About RAY KOH

RAY KOH is a 7-year old artist and filmmaker based in California. He is a 17X winner of the Creative Quarterly for Fine Art & Design.

Seven years ago, I began my artist career in Big Sur, CA with a drone and a primordial desire to explore creative expression.

Using a drone as my paint brush, eraser and the ocean as his canvas, I began exploring primitive artistic techniques such as learning how to draw lines, understanding form, controlling the medium enough to start becoming expressive beyond its own intrinsic givens. I knew I had to learn how to work with Mother Nature in order to make unlock the key to a productive symbiotic relationship.

Unlike other drone pilots, I was using the drone as paint brush. My process and methodology became more akin to an archaeologist where the brush became more an eraser that removed unnecessary elements so that only extracted subject-matter remained. Less was more but only because my subject-matter was deeply embedded into the work. This unique methodology created an unusual sense of scale to my work given how large of an area the images covered.

"The Big Sur Suite" is a culmination of my years in Big Sur, CA. The collection of artworks explore large scale earthworks, ocean portraits, notions on the primordial which includes a series of Big Sur "bowls of water" and the largest California Roll in the world. It was here in Big Sur while emotionally being on fire, I learned how to paint with the ocean and not just recreate simulacra from my ego.

From 2020-present, I began to incorporate photography into my practice. Spending a few years in San Francisco, I produced the San Francisco Suite which focused on the brutality of restaurants, Chinatown, and the notions of facades. My work from this series has won numerous awards, been published on multiple occassions, and exhibited throughout North America.

At the same time, I began taking portraits of musicians. The results of meeting greatness in their element then taking it to my own level have produced some fascinating results. My portraits of Wes Eisold of Cold Cave and American Nightmare have won awards and also been published on multiple occasions. I have had the pleasure of shooting Laurie Anderson, Atarashii Gakko, Bjork, David Byrne, Death Valley Girls, Destroy Boys, Danny Elfmen, Perry Ferrell, Phillip Glass, Lavinia Meirer, and Sinead O’Connor.
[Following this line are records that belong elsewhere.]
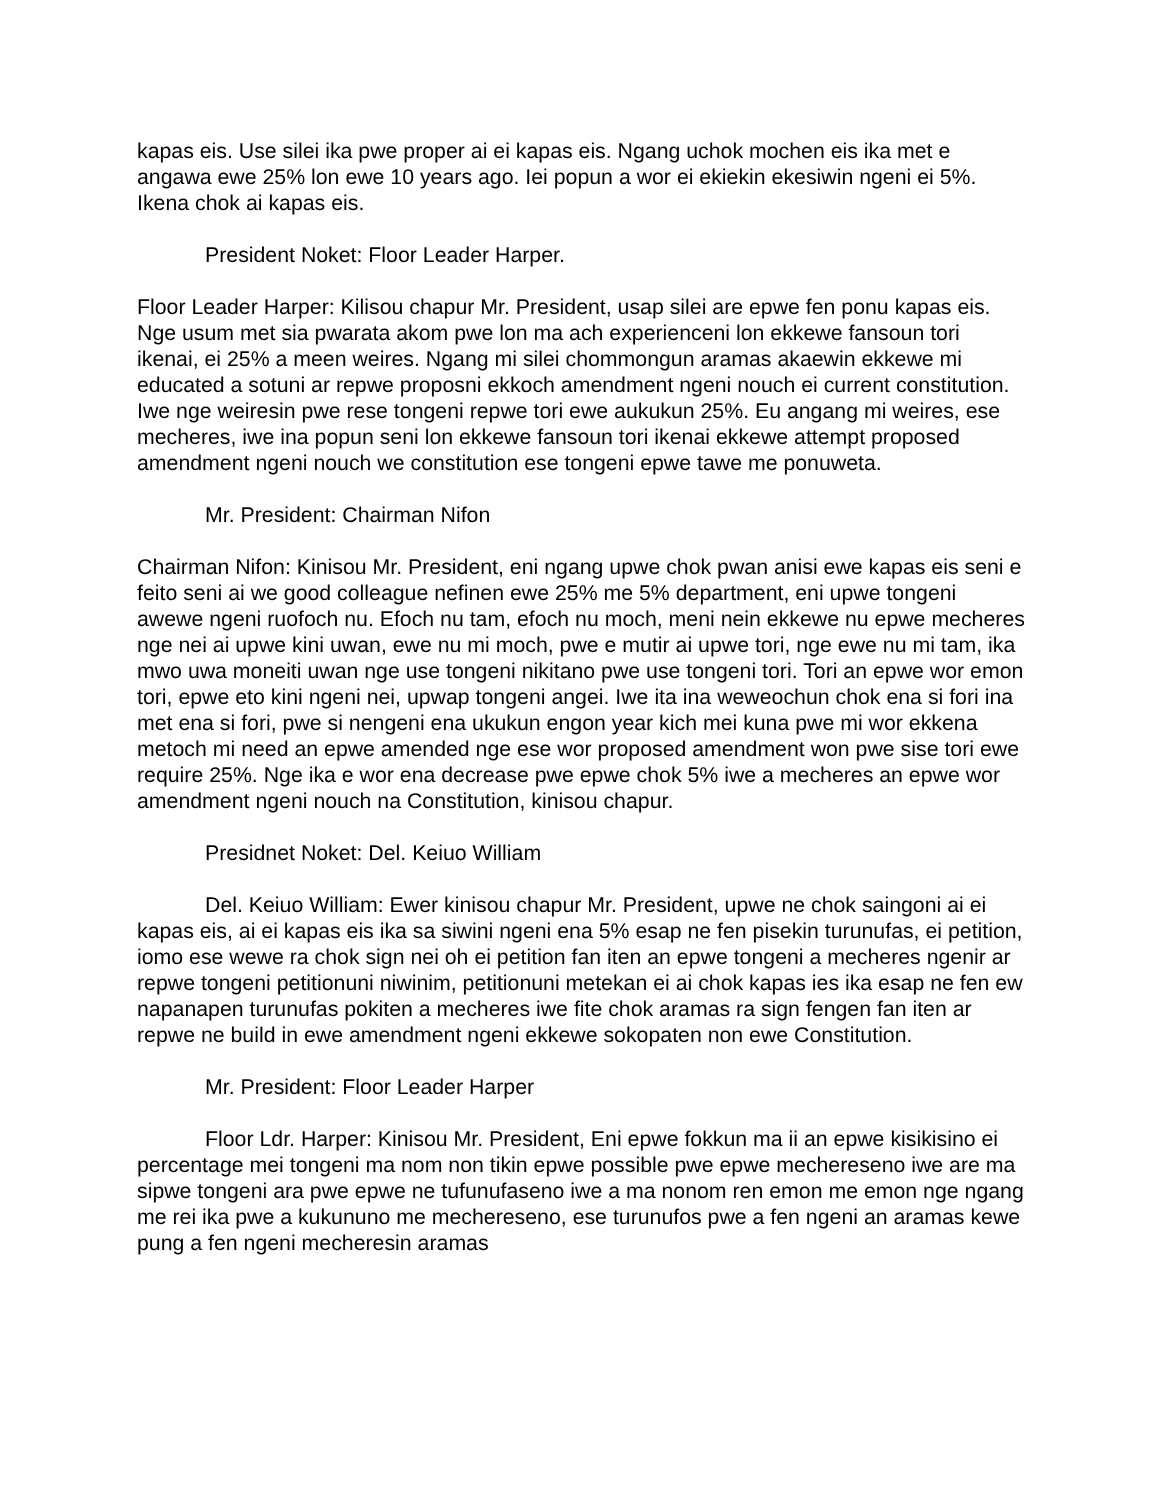kapas eis. Use silei ika pwe proper ai ei kapas eis. Ngang uchok mochen eis ika met e angawa ewe 25% lon ewe 10 years ago. Iei popun a wor ei ekiekin ekesiwin ngeni ei 5%. Ikena chok ai kapas eis.
President Noket: Floor Leader Harper.
Floor Leader Harper: Kilisou chapur Mr. President, usap silei are epwe fen ponu kapas eis. Nge usum met sia pwarata akom pwe lon ma ach experienceni lon ekkewe fansoun tori ikenai, ei 25% a meen weires. Ngang mi silei chommongun aramas akaewin ekkewe mi educated a sotuni ar repwe proposni ekkoch amendment ngeni nouch ei current constitution. Iwe nge weiresin pwe rese tongeni repwe tori ewe aukukun 25%. Eu angang mi weires, ese mecheres, iwe ina popun seni lon ekkewe fansoun tori ikenai ekkewe attempt proposed amendment ngeni nouch we constitution ese tongeni epwe tawe me ponuweta.
Mr. President: Chairman Nifon
Chairman Nifon: Kinisou Mr. President, eni ngang upwe chok pwan anisi ewe kapas eis seni e feito seni ai we good colleague nefinen ewe 25% me 5% department, eni upwe tongeni awewe ngeni ruofoch nu. Efoch nu tam, efoch nu moch, meni nein ekkewe nu epwe mecheres nge nei ai upwe kini uwan, ewe nu mi moch, pwe e mutir ai upwe tori, nge ewe nu mi tam, ika mwo uwa moneiti uwan nge use tongeni nikitano pwe use tongeni tori. Tori an epwe wor emon tori, epwe eto kini ngeni nei, upwap tongeni angei. Iwe ita ina weweochun chok ena si fori ina met ena si fori, pwe si nengeni ena ukukun engon year kich mei kuna pwe mi wor ekkena metoch mi need an epwe amended nge ese wor proposed amendment won pwe sise tori ewe require 25%. Nge ika e wor ena decrease pwe epwe chok 5% iwe a mecheres an epwe wor amendment ngeni nouch na Constitution, kinisou chapur.
Presidnet Noket: Del. Keiuo William
Del. Keiuo William: Ewer kinisou chapur Mr. President, upwe ne chok saingoni ai ei kapas eis, ai ei kapas eis ika sa siwini ngeni ena 5% esap ne fen pisekin turunufas, ei petition, iomo ese wewe ra chok sign nei oh ei petition fan iten an epwe tongeni a mecheres ngenir ar repwe tongeni petitionuni niwinim, petitionuni metekan ei ai chok kapas ies ika esap ne fen ew napanapen turunufas pokiten a mecheres iwe fite chok aramas ra sign fengen fan iten ar repwe ne build in ewe amendment ngeni ekkewe sokopaten non ewe Constitution.
Mr. President: Floor Leader Harper
Floor Ldr. Harper: Kinisou Mr. President, Eni epwe fokkun ma ii an epwe kisikisino ei percentage mei tongeni ma nom non tikin epwe possible pwe epwe mechereseno iwe are ma sipwe tongeni ara pwe epwe ne tufunufaseno iwe a ma nonom ren emon me emon nge ngang me rei ika pwe a kukununo me mechereseno, ese turunufos pwe a fen ngeni an aramas kewe pung a fen ngeni mecheresin aramas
More than ever, I believe that we must deal with the ramifications of technologies that accelerate our lives into nearly unsustainable velocity and unrealistic realities. With the increasing hyper-saturation of digital content, our own deprogramming into automation, how do we rise above this relentless ebb and flow? How do we create a new American Art that reconciles the loss of the original, relentless digital dissolution and decentralization of ourselves and the world around us?